Fragmento seleccionado>

Te puede interesar:
Testamento fallido.
Más sombras que luces en el reciente libro de Eduardo Punset
Autor: Juan Arana
Publicado en: Aceprensa, (n.º 66/10) (Versión ampliada)
Fecha de publicación: 8 septiembre 2010
¿Qué ocurre cuando llega a tus manos un libro escrito por una persona que acumula una larga ejecutoria y goza de notoriedad pública, que ha rebasado ya los setenta años, que confiesa sufrir una importante cardiopatía y haber recibido tratamiento para superar un cáncer de pulmón? Lo más natural es que surja en ti un sentimiento de respeto y admiración. He aquí, te dices, un hombre que ha sabido afrontar los desafíos de la existencia y que tampoco desvía la mirada cuando la muerte le sale al paso. Abres el volumen como si estuvieras ante un testamento, no porque pienses que va a ser lo último que escriba —Dios no lo quiera—, sino porque esperas encontrar allí una sabiduría esclarecedora, una ayuda para solventar tus propios problemas.
En esa disposición de ánimo di comienzo a la lectura de El viaje al poder de la mente. Los enigmas más fascinantes de nuestro cerebro y del mundo de las emociones (Barcelona, Destino, 2010, 364 pp.), la más reciente obra del economista, político, divulgador y polígrafo Eduardo Punset. Una de las tesis que defiende en ella es que los hombres somos reacios a cambiar de opinión. ¡Ea!, al menos en este caso, ha conseguido que yo cambiara la mía: antes de empezarlo pensaba que estaba ante un trabajo serio e importante; ahora que lo he leído estoy convencido de que se trata de un mal libro. Malo de solemnidad, lo digo sin paliativos, aunque mantenga la consideración y deferencia que merece quien lo ha compuesto. Ojalá escriba él muchas más cosas y tenga yo oportunidad de leérselas, pero la misma gravedad de las circunstancias que he evocado en el párrafo anterior me obliga a prescindir de paños calientes a la hora de llamar a las cosas por su nombre. Tal vez esté profundamente equivocado, pero tampoco soy un niño, y creo que es urgente darle (y darme, en el caso de que se digne ejercer su derecho de réplica) la oportunidad de mejorar lo que sea mejorable, pues ya no estamos ninguno de los dos en situación de perder el tiempo con eufemismos e indirectas.

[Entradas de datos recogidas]
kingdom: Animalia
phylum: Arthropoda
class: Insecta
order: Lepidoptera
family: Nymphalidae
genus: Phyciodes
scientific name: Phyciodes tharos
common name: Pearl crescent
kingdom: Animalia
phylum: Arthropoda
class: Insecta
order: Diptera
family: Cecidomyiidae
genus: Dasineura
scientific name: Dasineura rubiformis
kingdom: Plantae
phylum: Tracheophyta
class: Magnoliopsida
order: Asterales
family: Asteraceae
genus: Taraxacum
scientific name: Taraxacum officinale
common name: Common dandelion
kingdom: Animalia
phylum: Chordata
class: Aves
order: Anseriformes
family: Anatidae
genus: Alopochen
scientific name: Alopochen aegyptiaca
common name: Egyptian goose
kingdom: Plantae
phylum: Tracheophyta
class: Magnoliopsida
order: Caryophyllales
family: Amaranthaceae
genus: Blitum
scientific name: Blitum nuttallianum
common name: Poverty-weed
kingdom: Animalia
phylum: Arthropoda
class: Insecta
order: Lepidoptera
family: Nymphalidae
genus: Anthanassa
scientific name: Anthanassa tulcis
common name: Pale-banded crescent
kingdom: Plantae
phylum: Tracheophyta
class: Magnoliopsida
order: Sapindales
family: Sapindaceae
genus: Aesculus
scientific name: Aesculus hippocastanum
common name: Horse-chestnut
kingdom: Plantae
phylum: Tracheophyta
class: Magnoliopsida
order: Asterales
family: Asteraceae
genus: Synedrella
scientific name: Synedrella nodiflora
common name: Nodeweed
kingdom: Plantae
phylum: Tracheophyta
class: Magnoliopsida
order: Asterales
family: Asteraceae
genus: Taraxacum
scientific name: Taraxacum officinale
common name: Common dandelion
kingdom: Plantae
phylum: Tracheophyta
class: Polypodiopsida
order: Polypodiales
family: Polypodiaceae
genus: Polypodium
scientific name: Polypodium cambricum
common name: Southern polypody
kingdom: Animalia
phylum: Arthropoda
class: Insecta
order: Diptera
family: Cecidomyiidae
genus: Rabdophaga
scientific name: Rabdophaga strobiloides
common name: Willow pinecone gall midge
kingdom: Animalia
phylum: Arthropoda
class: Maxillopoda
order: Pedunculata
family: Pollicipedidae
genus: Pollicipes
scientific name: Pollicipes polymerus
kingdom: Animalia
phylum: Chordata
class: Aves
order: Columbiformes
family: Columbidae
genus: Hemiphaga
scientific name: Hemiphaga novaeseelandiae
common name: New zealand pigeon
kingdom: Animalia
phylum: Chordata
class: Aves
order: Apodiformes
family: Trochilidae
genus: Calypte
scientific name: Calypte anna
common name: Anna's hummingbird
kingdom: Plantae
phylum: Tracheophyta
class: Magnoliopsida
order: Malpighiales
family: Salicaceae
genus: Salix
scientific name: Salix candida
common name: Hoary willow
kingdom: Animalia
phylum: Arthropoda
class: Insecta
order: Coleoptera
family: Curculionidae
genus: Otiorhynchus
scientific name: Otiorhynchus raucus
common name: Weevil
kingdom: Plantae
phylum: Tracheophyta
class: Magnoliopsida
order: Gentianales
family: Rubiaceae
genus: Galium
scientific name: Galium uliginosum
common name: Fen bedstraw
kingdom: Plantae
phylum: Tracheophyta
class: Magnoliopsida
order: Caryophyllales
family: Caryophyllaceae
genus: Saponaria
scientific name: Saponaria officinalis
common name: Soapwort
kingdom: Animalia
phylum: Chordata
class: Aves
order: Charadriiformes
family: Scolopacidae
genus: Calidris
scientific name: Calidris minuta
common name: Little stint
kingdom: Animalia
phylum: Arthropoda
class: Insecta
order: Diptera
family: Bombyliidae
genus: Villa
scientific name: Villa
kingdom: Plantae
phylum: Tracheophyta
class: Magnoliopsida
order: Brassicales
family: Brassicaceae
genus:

Qué harás>
a. Responde según la reseña sobre el libro de Eduardo Punset:
(i) ¿Cuántas páginas tiene El viaje al poder de la mente?
(ii) ¿En qué fecha se publicó la reseña?
(iii) ¿Qué tesis defendida en el libro menciona el autor de la reseña?
b. Escribe un párrafo que continúe la reseña sobre el libro de Eduardo Punset a partir de su última oración.

Respuestas>
a.
(i) 364 páginas.
(ii) El 8 de septiembre de 2010.
(iii) Que los hombres somos reacios a cambiar de opinión.

b.
Encuentro en primer lugar que es un texto muy descuidado. Parece mentira que, disponiendo de toda una batería de documentalistas y revisores (mencionados en el apartado de agradecimientos), cometa tantos errores de bulto. ¿Ejemplos? Los hay a puñados: convierte en prusiano al polaco Copérnico (p. 15); otorga 150 años de vida a la teoría del Big bang, que empezó a esbozarse después de 1920 y sólo se consolidó en 1965 (p. 27); atribuye a Einstein el descubrimiento de formas de energía que repelen cuando desde la más remota antigüedad se conocen las fuerzas de impenetrabilidad, magnética y eléctrica, que son total o parcialmente repulsivas (p. 30); atribuye pensamiento no ya a los animales, sino a los fósiles de amonites (p. 38); pretende que cuando el agua se evapora sus moléculas se disocian en átomos de hidrógeno y oxígeno (p. 46); confunde los conceptos de densidad y peso (p. 48); coloca los bosques de Turingia «en plena Selva Negra», la cual está en la otra punta de Alemania (p. 148); convierte la «garnacha» en un vino impresentable hasta que lo redimieron en el Priorato, cuando se trata de una uva con la que al menos en la Rioja y Navarra siempre se hicieron excelentes claretes (p. 209)... A veces el desliz se prolonga hasta convertirse en novela: transforma a la buena anglicana Emma Darwin en ferviente católica (p. 165) y hace que el gran Charles se enamore perdidamente de ella, a pesar de que el diario privado del creador de la teoría de la evolución demuestra que jamás hubo una boda menos romántica y más fríamente premeditada (p. 271).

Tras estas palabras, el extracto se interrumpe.